Loi française sur l'obligation de diligence: malgré la pression des entreprises, une étape importante vers l'adoption finale

«Le mercredi 23 mars, l'Assemblée nationale française a adopté en deuxième lecture la proposition législative sur le devoir de vigilance de la société mère.

Les organisations de la société civile française regrettent que le texte ne soit pas amélioré, mais elles se félicitent de son adoption à une forte majorité (votes 32 pour, 1 contre). Ils demandent maintenant au gouvernement, qui a réitéré son soutien au projet de loi hier lors du débat parlementaire, de mener à bien le processus avant cet été. Ils demandent également au Sénat de le mettre à l'ordre du jour dans les meilleurs délais. Il reste encore beaucoup de chemin à parcourir avant l’adoption définitive de la loi, qui nécessitera également un décret d’application, espérons-le d’ici la fin de l’année.

Les partisans du projet de loi ont été sous pression ces derniers jours, notamment de l’Association française des entreprises privées et d’autres groupes d’entreprises.

En intégrant cette obligation de développer des «plans de vigilance» - des projets de diligence raisonnable dans toutes les activités des entreprises - cette loi garantirait que les grandes entreprises françaises soient responsables de leurs impacts, en France et dans sa chaîne de valeur. Cette loi découle de la nécessité urgente de prévenir les dommages environnementaux et les violations des droits de l'homme causées par les activités des entreprises.

Malgré ses faiblesses, cette loi constituerait un pas historique vers une plus grande attention portée aux droits de l'homme par les entreprises transnationales et contribuerait à la prévention d'événements tragiques tels que l'effondrement du bâtiment Rana Plaza au Bangladesh à 2013.

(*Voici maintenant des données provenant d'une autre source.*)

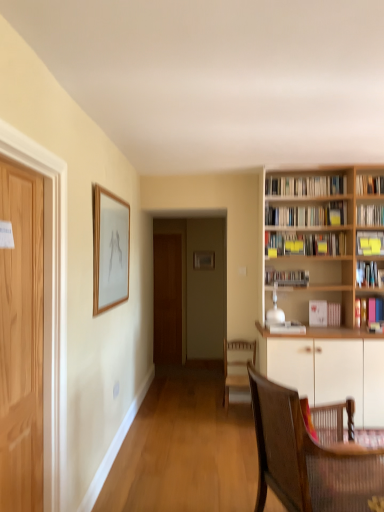
Locate an element on the screen. Image resolution: width=384 pixels, height=512 pixels. vacant space that is to the left of wooden chair at center, which is counted as the second chair, starting from the front is located at coordinates (213, 413).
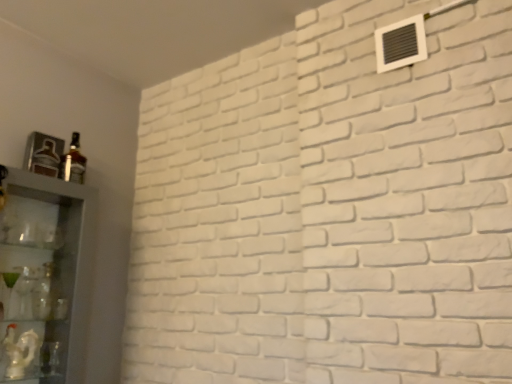
Question: Does matte glass bottle at left have a smaller size compared to white plastic air conditioning unit at upper right?

Choices:
 (A) no
 (B) yes

Answer: (B)

Question: Does matte glass bottle at left have a lesser height compared to white plastic air conditioning unit at upper right?

Choices:
 (A) yes
 (B) no

Answer: (B)

Question: Does matte glass bottle at left appear on the left side of white plastic air conditioning unit at upper right?

Choices:
 (A) no
 (B) yes

Answer: (B)

Question: Is matte glass bottle at left positioned with its back to white plastic air conditioning unit at upper right?

Choices:
 (A) no
 (B) yes

Answer: (A)

Question: From the image's perspective, would you say matte glass bottle at left is positioned over white plastic air conditioning unit at upper right?

Choices:
 (A) yes
 (B) no

Answer: (B)

Question: Is point (54, 379) closer or farther from the camera than point (86, 284)?

Choices:
 (A) farther
 (B) closer

Answer: (B)

Question: Considering their positions, is white glossy statue at lower left, which ranks as the 2th shelf in top-to-bottom order, located in front of or behind clear glass cabinet at left, positioned as the 1th shelf in top-to-bottom order?

Choices:
 (A) behind
 (B) front

Answer: (A)

Question: Is white glossy statue at lower left, which ranks as the 2th shelf in top-to-bottom order, taller or shorter than clear glass cabinet at left, marked as the 2th shelf in a bottom-to-top arrangement?

Choices:
 (A) tall
 (B) short

Answer: (B)

Question: Is white glossy statue at lower left, marked as the first shelf in a bottom-to-top arrangement, spatially inside clear glass cabinet at left, positioned as the 1th shelf in top-to-bottom order, or outside of it?

Choices:
 (A) outside
 (B) inside

Answer: (B)

Question: Is point (412, 23) positioned closer to the camera than point (31, 369)?

Choices:
 (A) farther
 (B) closer

Answer: (B)

Question: Is white plastic air conditioning unit at upper right inside or outside of white glossy statue at lower left, marked as the first shelf in a bottom-to-top arrangement?

Choices:
 (A) outside
 (B) inside

Answer: (A)

Question: From the image's perspective, is white plastic air conditioning unit at upper right above or below white glossy statue at lower left, which ranks as the 2th shelf in top-to-bottom order?

Choices:
 (A) below
 (B) above

Answer: (B)

Question: From a real-world perspective, is white plastic air conditioning unit at upper right physically located above or below white glossy statue at lower left, which ranks as the 2th shelf in top-to-bottom order?

Choices:
 (A) above
 (B) below

Answer: (A)

Question: From their relative heights in the image, would you say matte glass bottle at left is taller or shorter than white plastic air conditioning unit at upper right?

Choices:
 (A) tall
 (B) short

Answer: (A)

Question: In terms of width, does matte glass bottle at left look wider or thinner when compared to white plastic air conditioning unit at upper right?

Choices:
 (A) thin
 (B) wide

Answer: (B)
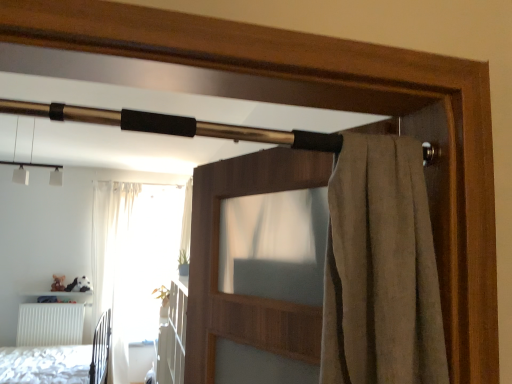
Question: Can you confirm if white textured bed at lower left is shorter than brown fabric screen door at upper center?

Choices:
 (A) no
 (B) yes

Answer: (A)

Question: Can you confirm if white textured bed at lower left is taller than brown fabric screen door at upper center?

Choices:
 (A) yes
 (B) no

Answer: (A)

Question: From the image's perspective, would you say white textured bed at lower left is positioned over brown fabric screen door at upper center?

Choices:
 (A) no
 (B) yes

Answer: (A)

Question: From a real-world perspective, is white textured bed at lower left below brown fabric screen door at upper center?

Choices:
 (A) no
 (B) yes

Answer: (B)

Question: Is white textured bed at lower left behind brown fabric screen door at upper center?

Choices:
 (A) no
 (B) yes

Answer: (B)

Question: Is white sheer curtain at left in front of or behind brown fabric screen door at upper center in the image?

Choices:
 (A) behind
 (B) front

Answer: (A)

Question: From a real-world perspective, is white sheer curtain at left positioned above or below brown fabric screen door at upper center?

Choices:
 (A) above
 (B) below

Answer: (B)

Question: Considering the positions of white sheer curtain at left and brown fabric screen door at upper center in the image, is white sheer curtain at left wider or thinner than brown fabric screen door at upper center?

Choices:
 (A) wide
 (B) thin

Answer: (A)

Question: Is white sheer curtain at left taller or shorter than brown fabric screen door at upper center?

Choices:
 (A) short
 (B) tall

Answer: (B)

Question: Does point (200, 183) appear closer or farther from the camera than point (36, 337)?

Choices:
 (A) farther
 (B) closer

Answer: (B)

Question: Is brown fabric screen door at upper center inside the boundaries of white textured bed at lower left, or outside?

Choices:
 (A) outside
 (B) inside

Answer: (A)

Question: Visually, is brown fabric screen door at upper center positioned to the left or to the right of white textured bed at lower left?

Choices:
 (A) left
 (B) right

Answer: (B)

Question: From a real-world perspective, relative to white textured bed at lower left, is brown fabric screen door at upper center vertically above or below?

Choices:
 (A) below
 (B) above

Answer: (B)

Question: Looking at their shapes, would you say white textured bed at lower left is wider or thinner than white sheer curtain at left?

Choices:
 (A) thin
 (B) wide

Answer: (B)

Question: In the image, is white textured bed at lower left positioned in front of or behind white sheer curtain at left?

Un mouvement a commencé, qui s'étend déjà à travers l'Europe. Des débats similaires ont été lancés dans quelques autres pays européens. Le 18th May, les membres des parlements nationaux de tous les États de l'UE sont invités à se rencontrer et à soutenir l'initiative française pour une «carte verte», qui vise à amener la Commission à s'engager dans un processus législatif similaire au niveau de l'UE.

Le CJCE félicite les ONG françaises Sherpa, Amnesty International France, le CCFD-Terre Solidaire, le Collectif Ethique sur l'Ethiquette et Les Amis de La Terre pour rassembler les voix des personnes concernées par les entreprises du monde entier et soutenir activement ce processus pour ces quatre dernières années.